YOUR INSTRUCTIONS ::
Filter this material down to the lines that hold "middle", copying each one.

DATASET EXCERPTS ::
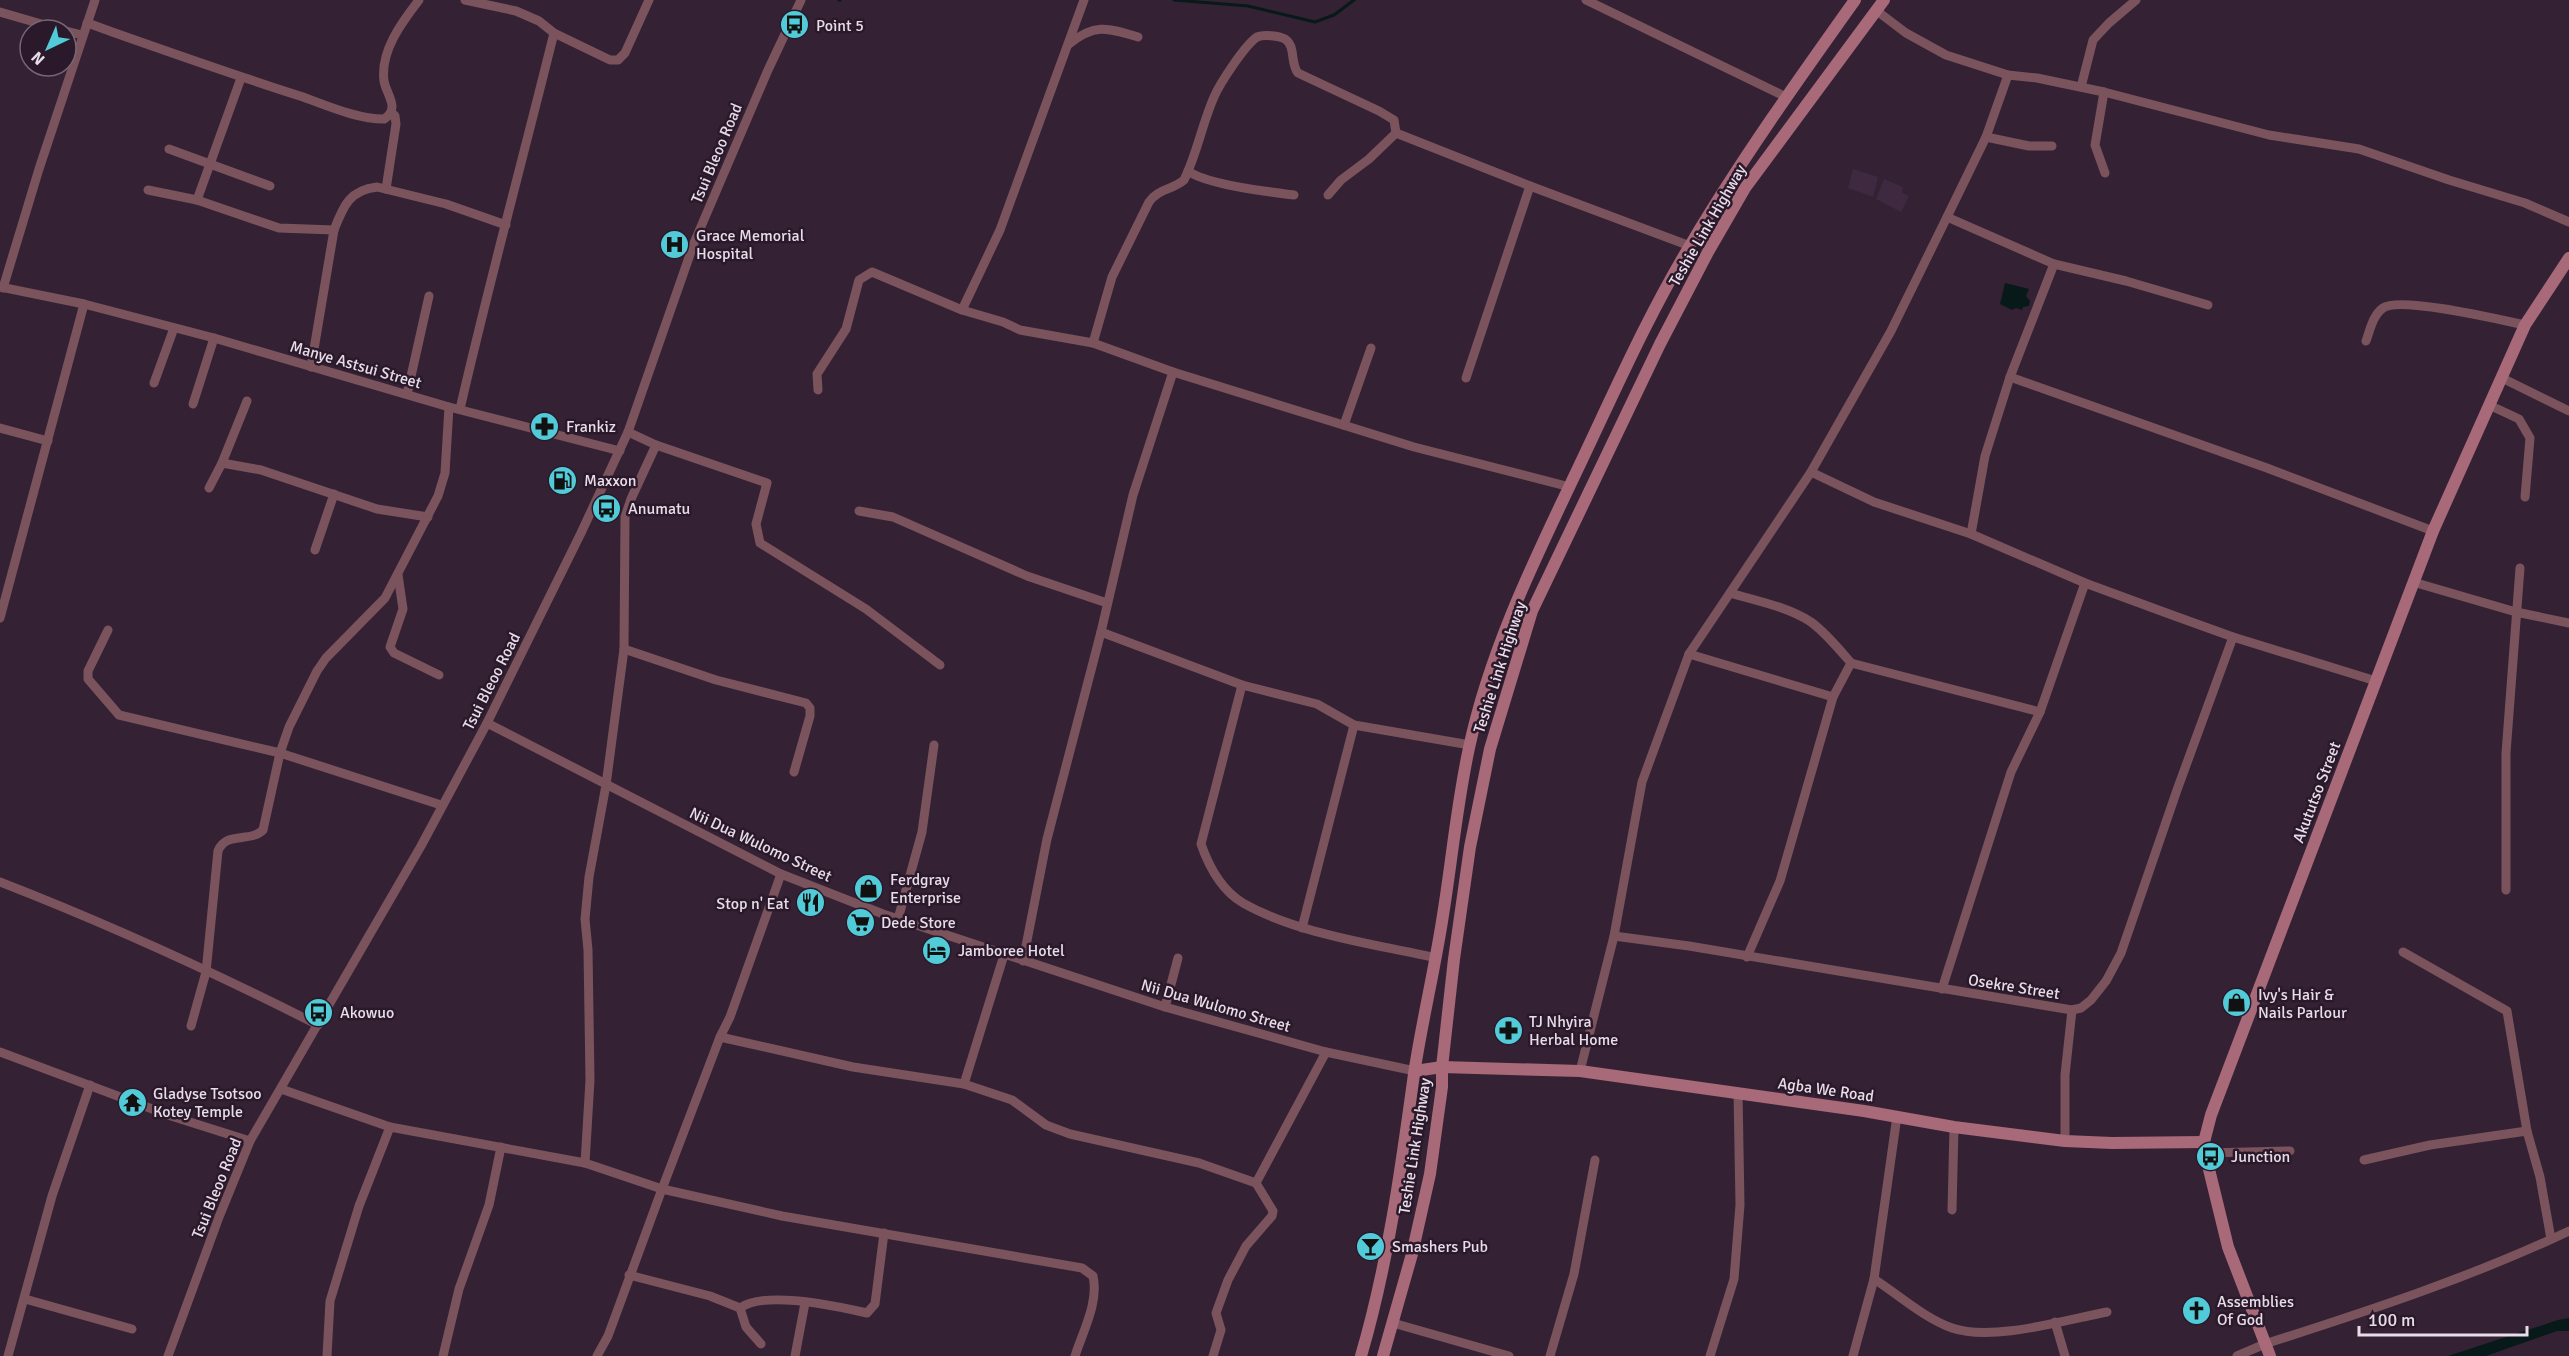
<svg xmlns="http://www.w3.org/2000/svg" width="2569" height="1356" viewBox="0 0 2569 1356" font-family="Signika,sans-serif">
<rect width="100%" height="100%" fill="#342234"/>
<!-- built -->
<g fill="#3f2940">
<polygon points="1853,169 1878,177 1873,197 1848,188"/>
<polygon points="1884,179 1903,187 1902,193 1909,196 1901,212 1876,199"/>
</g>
<!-- water -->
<g fill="#071919">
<polygon points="2005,283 2029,289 2026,296 2030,301 2029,306 2023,307 2022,310 2016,308 2012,310 2000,304"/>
<polygon points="2569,1318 2569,1331 2557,1331 2486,1356 2448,1356 2558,1320"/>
</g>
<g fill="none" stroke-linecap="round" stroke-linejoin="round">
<!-- stream -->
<g stroke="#071919" stroke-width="3">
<polyline points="839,0 840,0"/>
<polyline points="1174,0 1248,6 1315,22 1334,15 1354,0"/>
</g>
<!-- street -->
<g stroke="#7b535c" stroke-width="9">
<polyline points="465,0 516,11 539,21 554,33 610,60 618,60 625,53 649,0"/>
<polyline points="1586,0 1786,97"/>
<polyline points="1877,11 1906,33 1946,55 2008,75 2037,78 2104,92 2269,135 2359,149 2449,180 2525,203 2569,222"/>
<polyline points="0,12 62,30"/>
<path d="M87 23C158 48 228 73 300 96 326 105 356 119 384 119 401 109 386 94 384 81 380 51 402 22 419 0"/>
<polyline points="66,31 82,35"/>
<path d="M1069 44C1095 23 1108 28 1138 37"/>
<polyline points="2081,87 2093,40 2109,23 2136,0"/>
<polyline points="2104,92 2095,145 2105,173"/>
<polyline points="1986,137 2029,146 2052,146"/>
<polyline points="169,149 270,186"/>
<path d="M1188 171C1207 185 1270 192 1294 195"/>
<polyline points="386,189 396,124 395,116 391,112"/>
<path d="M148 190 197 200 279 228 334 230C343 207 349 190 377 187L446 204 506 225"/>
<polyline points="1328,195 1341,180 1369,159 1396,133"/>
<polyline points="197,200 241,78"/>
<polyline points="2054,264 2126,281 2208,305"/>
<polyline points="0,287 84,304"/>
<polyline points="3,288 39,169 95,0"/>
<polyline points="962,310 1000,230 1084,0"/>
<path d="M2366 341C2370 330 2373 315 2383 308 2400 296 2501 320 2525 325"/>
<path d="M1093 343 1112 277 1149 202C1158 189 1172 190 1184 180 1197 154 1202 124 1214 97 1220 83 1245 45 1257 37 1264 34 1279 36 1285 39 1296 46 1290 64 1298 73L1379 111 1394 120 1396 133 1530 186 1690 246"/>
<polyline points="311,367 334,230"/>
<polyline points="2010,377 2267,468 2433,531"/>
<polyline points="1466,378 1530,186"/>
<polyline points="2502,378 2569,411"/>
<polyline points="154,383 174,328"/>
<polyline points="818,390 817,374 846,329 859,280 872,272 962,310 1003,322 1020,330 1093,343 1173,372 1414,447 1570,487"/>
<polyline points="407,394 429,296"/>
<polyline points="193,404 214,338"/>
<polyline points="2489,405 2519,419 2530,438 2525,497"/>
<path d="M460 409C489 283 523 158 554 33"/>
<polyline points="1344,425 1371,348"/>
<polyline points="0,428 48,441"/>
<polyline points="628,432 656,445 767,483 756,524 760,543 866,609 940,665"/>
<polyline points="656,445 631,499 625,517 624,649 606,785 589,877 585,919 588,950 590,1080 585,1163 662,1189 720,1037 730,1017 781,874"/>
<polyline points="222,463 247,401"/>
<polyline points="1811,472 1891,331 1947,217"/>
<polyline points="209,488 222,463 261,470 377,509 428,517"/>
<polyline points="859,511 893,517 1027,576 1107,603"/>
<polyline points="1971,534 1985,456 2010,377 2054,264 1947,217 1986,137 2008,75"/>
<polyline points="315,550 334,494"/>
<polyline points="398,575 403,609 390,647 394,653 439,675"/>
<polyline points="2413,582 2516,612 2569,623"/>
<path d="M1730 593C1757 601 1788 607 1811 622 1826 633 1839 649 1851 663"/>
<polyline points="0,618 84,304 214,338 449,407 620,451"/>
<polyline points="108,630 88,671 88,679 119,715 280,753 441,805"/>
<path d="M1101 632 1242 685 1201 844C1209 867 1221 890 1243 903 1297 934 1375 944 1436 958"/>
<polyline points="624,649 716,680 806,703 810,708 810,716 794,772"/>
<polyline points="1689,654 1833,697"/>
<polyline points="1242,685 1317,704 1354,725 1470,745"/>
<polyline points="487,723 781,874 883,914 1165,1007 1326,1052 1415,1071"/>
<path d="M0 882C108 924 215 973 318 1025"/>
<polyline points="2506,890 2506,753 2520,568"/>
<polyline points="898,919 922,832 934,745"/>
<polyline points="1302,928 1354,725"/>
<polyline points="1614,936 1689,946 2072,1010 2081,1008 2091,1000 2106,981 2121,953 2177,790 2233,637"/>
<polyline points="2403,952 2507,1011 2527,1131 2540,1177 2551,1239"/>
<polyline points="1004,955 964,1084 1012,1100 1046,1125 1070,1134 1199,1163 1256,1183"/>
<polyline points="1747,957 1780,881 1833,697 1851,663 2040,712"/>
<polyline points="1023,961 1047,839 1101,632 1133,495 1173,372"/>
<polyline points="1942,989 2011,772 2040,712 2085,583"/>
<polyline points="1165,1007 1178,958"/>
<path d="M191 1026 206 972 218 851C226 831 250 843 263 830L280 753 289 727 317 671 326 658 385 598 438 496 445 473 449 407"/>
<polyline points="720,1037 853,1067 964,1084"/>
<polyline points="0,1052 171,1116 250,1141"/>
<polyline points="1580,1071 1614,936 1642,782 1689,654 1811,472 1874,502 1971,534 2085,583 2172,615 2233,637 2376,681"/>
<polyline points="281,1089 390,1127 585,1163"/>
<polyline points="2065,1141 2065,1075 2072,1010"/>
<polyline points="2205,1153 2290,1151"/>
<polyline points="2364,1160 2430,1145 2527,1131"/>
<polyline points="1952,1210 1954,1127"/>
<polyline points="629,1275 710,1296 740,1308 746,1327 761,1344"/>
<path d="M1874 1279C1899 1295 1924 1318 1952 1328 1993 1342 2064 1320 2107 1312"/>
<polyline points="25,1299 132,1329"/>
<path d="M740 1308C765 1290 837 1306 867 1313L875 1304 884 1233"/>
<polyline points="2055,1322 2065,1356"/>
<polyline points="1393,1323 1509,1356"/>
<polyline points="8,1356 52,1196 90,1085"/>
<polyline points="168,1356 219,1217 250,1141 421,846 487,723 581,533 628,432 694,243 768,70 801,0"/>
<polyline points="327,1356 330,1301 359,1206 390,1127"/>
<polyline points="443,1356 459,1289 489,1205 501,1147"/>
<path d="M597 1356 608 1336 662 1189 782 1216 1082 1268 1093 1276C1099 1302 1083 1331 1075 1356"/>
<polyline points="795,1356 805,1303"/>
<polyline points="1213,1356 1221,1330 1216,1313 1228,1280 1246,1246 1272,1216 1273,1211 1256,1183 1326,1052"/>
<polyline points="1550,1356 1574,1274 1595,1160"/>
<polyline points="1710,1356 1734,1279 1740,1205 1738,1092"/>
<polyline points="1853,1356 1874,1279 1897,1116"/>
<path d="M2237 1356 2265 1344C2368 1311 2472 1277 2569 1231"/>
</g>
<!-- secondary -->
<g stroke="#a86978" stroke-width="12">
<polyline points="1415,1071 1442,1067 1580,1071 1864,1111 1954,1127 2065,1141 2112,1143 2204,1142"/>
<path d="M1361 1356C1388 1264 1401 1169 1414 1074 1422 1021 1435 968 1443 915 1452 859 1457 803 1469 748 1489 654 1531 567 1572 481 1610 402 1645 320 1691 244 1741 160 1798 80 1855 0"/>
<polyline points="1383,1356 1412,1254 1430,1174 1442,1087 1442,1067 1454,959 1470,847 1490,749 1532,611 1660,344 1708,252 1745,188 1884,0"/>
<polyline points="2270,1356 2228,1247 2205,1153 2204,1142 2211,1115 2433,531 2525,325 2569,258"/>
</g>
</g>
<!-- icons -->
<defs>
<symbol id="bus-disc" viewBox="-11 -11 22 22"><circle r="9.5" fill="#52cbd8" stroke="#2a192a"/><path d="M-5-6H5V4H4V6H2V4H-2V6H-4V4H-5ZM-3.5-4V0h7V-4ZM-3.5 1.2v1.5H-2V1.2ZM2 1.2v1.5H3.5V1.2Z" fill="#111"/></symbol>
<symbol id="hospital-disc" viewBox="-11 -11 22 22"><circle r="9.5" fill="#52cbd8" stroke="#2a192a"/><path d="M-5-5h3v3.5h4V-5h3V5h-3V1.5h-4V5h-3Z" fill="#111"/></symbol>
<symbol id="pharmacy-disc" viewBox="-11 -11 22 22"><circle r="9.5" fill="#52cbd8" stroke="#2a192a"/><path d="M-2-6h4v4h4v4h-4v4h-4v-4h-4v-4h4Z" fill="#111"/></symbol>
<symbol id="fuel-disc" viewBox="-11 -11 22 22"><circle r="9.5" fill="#52cbd8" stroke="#2a192a"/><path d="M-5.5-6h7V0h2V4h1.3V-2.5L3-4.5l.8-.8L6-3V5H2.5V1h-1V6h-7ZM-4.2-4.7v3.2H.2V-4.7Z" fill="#111"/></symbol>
<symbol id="shop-disc" viewBox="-11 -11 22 22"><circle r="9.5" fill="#52cbd8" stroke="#2a192a"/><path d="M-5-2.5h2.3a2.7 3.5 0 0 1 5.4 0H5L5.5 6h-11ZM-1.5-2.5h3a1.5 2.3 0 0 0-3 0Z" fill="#111"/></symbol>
<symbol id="restaurant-disc" viewBox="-11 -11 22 22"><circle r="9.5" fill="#52cbd8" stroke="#2a192a"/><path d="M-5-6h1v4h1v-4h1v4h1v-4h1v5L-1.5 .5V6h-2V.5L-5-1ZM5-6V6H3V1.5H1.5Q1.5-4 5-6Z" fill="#111"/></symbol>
<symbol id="supermarket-disc" viewBox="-11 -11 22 22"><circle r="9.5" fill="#52cbd8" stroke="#2a192a"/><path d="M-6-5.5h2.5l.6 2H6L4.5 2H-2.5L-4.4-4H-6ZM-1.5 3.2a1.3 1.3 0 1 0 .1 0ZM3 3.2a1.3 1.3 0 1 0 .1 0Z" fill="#111"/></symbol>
<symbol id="hotel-disc" viewBox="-11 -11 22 22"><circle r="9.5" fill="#52cbd8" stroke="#2a192a"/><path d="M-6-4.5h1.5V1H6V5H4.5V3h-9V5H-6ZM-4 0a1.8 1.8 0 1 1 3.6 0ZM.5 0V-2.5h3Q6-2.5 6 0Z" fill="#111"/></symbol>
<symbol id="temple-disc" viewBox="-11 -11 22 22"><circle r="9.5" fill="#52cbd8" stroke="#2a192a"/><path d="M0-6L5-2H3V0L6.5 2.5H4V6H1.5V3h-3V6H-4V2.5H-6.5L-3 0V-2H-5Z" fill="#111"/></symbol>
<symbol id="bar-disc" viewBox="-11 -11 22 22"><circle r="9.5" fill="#52cbd8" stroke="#2a192a"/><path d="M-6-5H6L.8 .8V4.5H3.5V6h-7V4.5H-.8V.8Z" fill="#111"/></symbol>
<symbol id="church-disc" viewBox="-11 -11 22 22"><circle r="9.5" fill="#52cbd8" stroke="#2a192a"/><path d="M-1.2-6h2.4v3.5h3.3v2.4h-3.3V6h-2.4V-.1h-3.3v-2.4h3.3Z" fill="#111"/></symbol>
</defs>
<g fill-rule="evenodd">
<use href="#bus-disc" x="778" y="8" width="33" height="33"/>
<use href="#hospital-disc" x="658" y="228" width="33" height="33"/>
<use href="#pharmacy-disc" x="528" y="410" width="33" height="33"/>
<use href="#fuel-disc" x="546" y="464" width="33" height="33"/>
<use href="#bus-disc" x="590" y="492" width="33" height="33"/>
<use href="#shop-disc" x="852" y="872" width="33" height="33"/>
<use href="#restaurant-disc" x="794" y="886" width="33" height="33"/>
<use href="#supermarket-disc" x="844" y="906" width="33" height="33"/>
<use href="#hotel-disc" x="920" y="934" width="33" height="33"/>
<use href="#shop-disc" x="2220" y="986" width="33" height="33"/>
<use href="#bus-disc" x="302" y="996" width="33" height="33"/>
<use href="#pharmacy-disc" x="1492" y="1014" width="33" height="33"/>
<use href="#temple-disc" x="116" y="1086" width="33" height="33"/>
<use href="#bus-disc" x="2194" y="1140" width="33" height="33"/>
<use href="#bar-disc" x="1354" y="1230" width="33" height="33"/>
<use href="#church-disc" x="2180" y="1294" width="33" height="33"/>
</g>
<g text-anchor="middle" stroke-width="5" stroke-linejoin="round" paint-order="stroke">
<!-- poi labels -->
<g font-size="16" fill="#e8dce8" stroke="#2a192a" text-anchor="start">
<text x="816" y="31">Point 5</text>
<text x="696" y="241">Grace Memorial<tspan x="696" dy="18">Hospital</tspan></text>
<text x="566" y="432">Frankiz</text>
<text x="584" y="486">Maxxon</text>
<text x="628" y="514">Anumatu</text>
<text x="890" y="885">Ferdgray<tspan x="890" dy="18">Enterprise</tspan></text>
<text x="789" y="909" text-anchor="end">Stop n' Eat</text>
<text x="881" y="928">Dede Store</text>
<text x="958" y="956">Jamboree Hotel</text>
<text x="2258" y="1000">Ivy's Hair &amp;<tspan x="2258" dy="18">Nails Parlour</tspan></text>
<text x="340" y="1018">Akowuo</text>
<text x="1529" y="1027">TJ Nhyira<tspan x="1529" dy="18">Herbal Home</tspan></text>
<text x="153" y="1099">Gladyse Tsotsoo<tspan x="153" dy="18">Kotey Temple</tspan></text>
<text x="2231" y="1162">Junction</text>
<text x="1392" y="1252">Smashers Pub</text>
<text x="2217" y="1307">Assemblies<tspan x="2217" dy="18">Of God</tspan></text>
</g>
<!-- street labels -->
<g font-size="16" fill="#e8dce8" stroke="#2a192a">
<text transform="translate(716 153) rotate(-67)" y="6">Tsui Bleoo Road</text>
<text transform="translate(1707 225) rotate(-60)" y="6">Teshie Link Highway</text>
<text transform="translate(356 364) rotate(16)" y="6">Manye Astsui Street</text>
<text transform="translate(1499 667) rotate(-72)" y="6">Teshie Link Highway</text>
<text transform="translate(491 681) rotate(-63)" y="6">Tsui Bleoo Road</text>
<text transform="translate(2316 792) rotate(-69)" y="6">Akututso Street</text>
<text transform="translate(761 844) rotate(25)" y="6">Nii Dua Wulomo Street</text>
<text transform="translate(2014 986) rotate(9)" y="6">Osekre Street</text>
<text transform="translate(1216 1005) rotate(16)" y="6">Nii Dua Wulomo Street</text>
<text transform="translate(1826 1089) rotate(8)" y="6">Agba We Road</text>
<text transform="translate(1414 1146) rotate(-81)" y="6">Teshie Link Highway</text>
<text transform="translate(216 1188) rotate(-68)" y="6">Tsui Bleoo Road</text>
</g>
</g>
<!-- north arrow -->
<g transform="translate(48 48) rotate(224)"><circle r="28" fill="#2a192a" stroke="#766776" stroke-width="1.5"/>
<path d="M0-4.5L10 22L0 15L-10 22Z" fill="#52cbd8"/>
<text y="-9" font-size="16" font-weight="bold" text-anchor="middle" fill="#e8dce8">N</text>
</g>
<!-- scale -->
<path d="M2359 1326v9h168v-9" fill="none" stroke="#e8dce8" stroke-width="3"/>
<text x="2368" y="1326" font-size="18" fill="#e8dce8" stroke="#2a192a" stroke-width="4.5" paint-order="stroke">100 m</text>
</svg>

ANSWER SECTION ::
<g text-anchor="middle" stroke-width="5" stroke-linejoin="round" paint-order="stroke">
<text y="-9" font-size="16" font-weight="bold" text-anchor="middle" fill="#e8dce8">N</text>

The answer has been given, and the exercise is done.